◆ 本题任务 ◆
[a] 把讲Spark算子的那篇文字里，从含有“rdd3: org.apache.spark.rdd.RDD[(String, Int)]”的那句开始、到“Int)] = Array((reba,10000), (fengjie,8000))”为止的这一段，一字不差地抄下来。
[b] 讲Spark算子的那篇文字写到一半停了，请从最后一行之后接着往下写。

◆ 阅读材料 ◆
综述
转换类的算子Transformation,会生成新的RDD,lazy执行的。
所有的transformation只有遇到action才能被执行
行动类的算子action,会立即触发任务的执行,不会生成RDD
把数据写入到相应的介质,展示结果数据(收集到driver)
Transformation
map
一一映射的,对某一个RDD执行map,每一条数据执行操作
返回值的数据类型,取决于传递的函数的返回值类型
rdd中有几条数据,就会被迭代几次
scala> val rdd1 = sc.makeRDD(List(1,4,2,5,7,8),3)
rdd1: org.apache.spark.rdd.RDD[Int] = ParallelCollectionRDD[18] at makeRDD at <console>:24
scala> val rdd2 = rdd1.map(_>5)
rdd2: org.apache.spark.rdd.RDD[Boolean] = MapPartitionsRDD[19] at map at <console>:26
scala> rdd2.collect
res8: Array[Boolean] = Array(false, false, false, false, true, true)
scala> rdd1.partitions.size
res9: Int = 3
scala> rdd2.partitions.size
res10: Int = 3
map总结:
1 map是一一映射的,rdd中有几条数据,就会被迭代几次
2 map操作的返回值类型,由函数的返回值类型决定
3 rdd的分区的数量,是不变的
mapValues
scala中的mapValuesMap集合
spark中的mapValues,作用于RDD【k,v】,key保持不变
scala> val rdd = sc.makeRDD(List(("reba",100),("fengjie",80)))
rdd: org.apache.spark.rdd.RDD[(String, Int)] = ParallelCollectionRDD[20] at makeRDD at <console>:24
scala> rdd.mapValues(_*100)
res11: org.apache.spark.rdd.RDD[(String, Int)] = MapPartitionsRDD[21] at mapValues at <console>:27
scala> val rdd3 = rdd.mapValues(((t:Int)=>t*100))
rdd3: org.apache.spark.rdd.RDD[(String, Int)] = MapPartitionsRDD[22] at mapValues at <console>:26
scala> rdd3.collect
res12: Array[(String, Int)] = Array((reba,10000), (fengjie,8000))
mapValues总结:
mapValues得到的rdd的分区数量是不变的
类似于map,作用于RDD【k-v】的v。key保持不变
mapPartitions
作用于每一个rdd分区。传递的函数是一个迭代器
有几个分区,就会迭代几次
val conf =new SparkConf()
.setMaster("local[*]")
.setAppName(this.getClass.getSimpleName)
val sc = new SparkContext(conf)
val rdd1 = sc.makeRDD(List(1,4,2,5,7,8),3)
// zip 拉链操作
// zipWithIndex 索引 从0 开始
val index: RDD[(Int, Long)] = rdd1.zipWithIndex()
index.mapValues(t=>t)
val partitions = rdd1.mapPartitions(t => {
t.map(_ * 10)
})
partitions
mapPartitionsWithIndex
带分区编号的算子。分区编号从0开始。
val rdd1 = sc.makeRDD(List(1,4,2,5,7,8),3)
// mapPartitions
val rdd2: RDD[Int] = rdd1.mapPartitions(t => {
t.map(_ * 10)

◆ 数据摘录 ◆
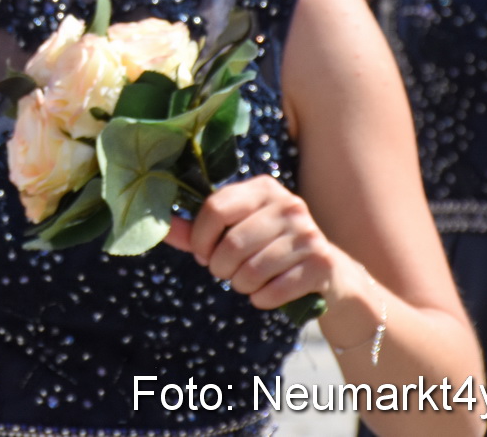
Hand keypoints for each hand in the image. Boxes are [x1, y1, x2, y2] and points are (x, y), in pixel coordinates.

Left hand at [163, 175, 351, 312]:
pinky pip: (274, 291)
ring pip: (251, 271)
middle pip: (232, 244)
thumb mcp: (235, 230)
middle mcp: (289, 205)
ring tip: (246, 281)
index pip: (215, 208)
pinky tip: (266, 292)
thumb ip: (196, 230)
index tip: (202, 254)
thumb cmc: (268, 247)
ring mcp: (309, 234)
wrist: (326, 271)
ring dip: (240, 285)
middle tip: (225, 272)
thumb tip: (160, 229)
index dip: (200, 238)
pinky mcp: (321, 264)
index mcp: (263, 188)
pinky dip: (262, 299)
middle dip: (220, 267)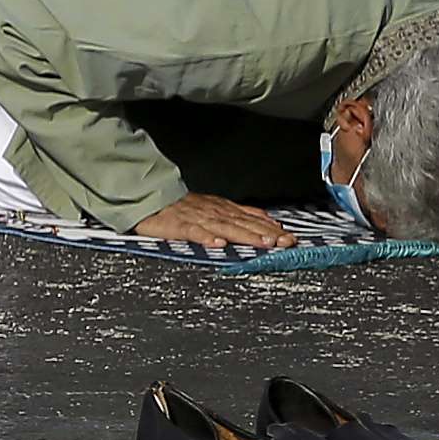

◆ 参考答案 ◆
[a]
rdd3: org.apache.spark.rdd.RDD[(String, Int)] = MapPartitionsRDD[22] at mapValues at <console>:26
scala> rdd3.collect
res12: Array[(String, Int)] = Array((reba,10000), (fengjie,8000))

[b]
})
// 定义一个函数,返回rdd中的数据,以及对应的分区编号
val f=(i:Int,it:Iterator[Int])=> {
it.map(t=> s"p=$i,v=$t")
}
val rdd3: RDD[String] = rdd1.mapPartitionsWithIndex(f)
println(rdd3.collect().toBuffer)
flatMap
flatMap = map + flatten
得到新的RDD的分区数量不变
scala> val rdd1 = sc.makeRDD(List("hello spark","hello world"))
rdd1: org.apache.spark.rdd.RDD[String] = ParallelCollectionRDD[23] at makeRDD at <console>:24
scala> val rdd2 = rdd1.flatMap(_.split(" "))
rdd2: org.apache.spark.rdd.RDD[String] = MapPartitionsRDD[24] at flatMap at <console>:26
scala> rdd2.partitions.size
res15: Int = 2
scala> rdd1.partitions.size
res16: Int = 2
filter
过滤出所有的满足条件的元素
分区数量不变,即使某些分区没有数据,但是分区是依然存在的。
scala> val rdd1 = sc.makeRDD(List(1,3,4,5,6,7),3)
rdd1: org.apache.spark.rdd.RDD[Int] = ParallelCollectionRDD[25] at makeRDD at <console>:24
scala> val rdd2 = rdd1.filter(_>5)
rdd2: org.apache.spark.rdd.RDD[Int] = MapPartitionsRDD[26] at filter at <console>:26
scala> rdd2.partitions.size
res17: Int = 3
scala> rdd1.partitions.size
res18: Int = 3
scala> rdd2.collect
res19: Array[Int] = Array(6, 7)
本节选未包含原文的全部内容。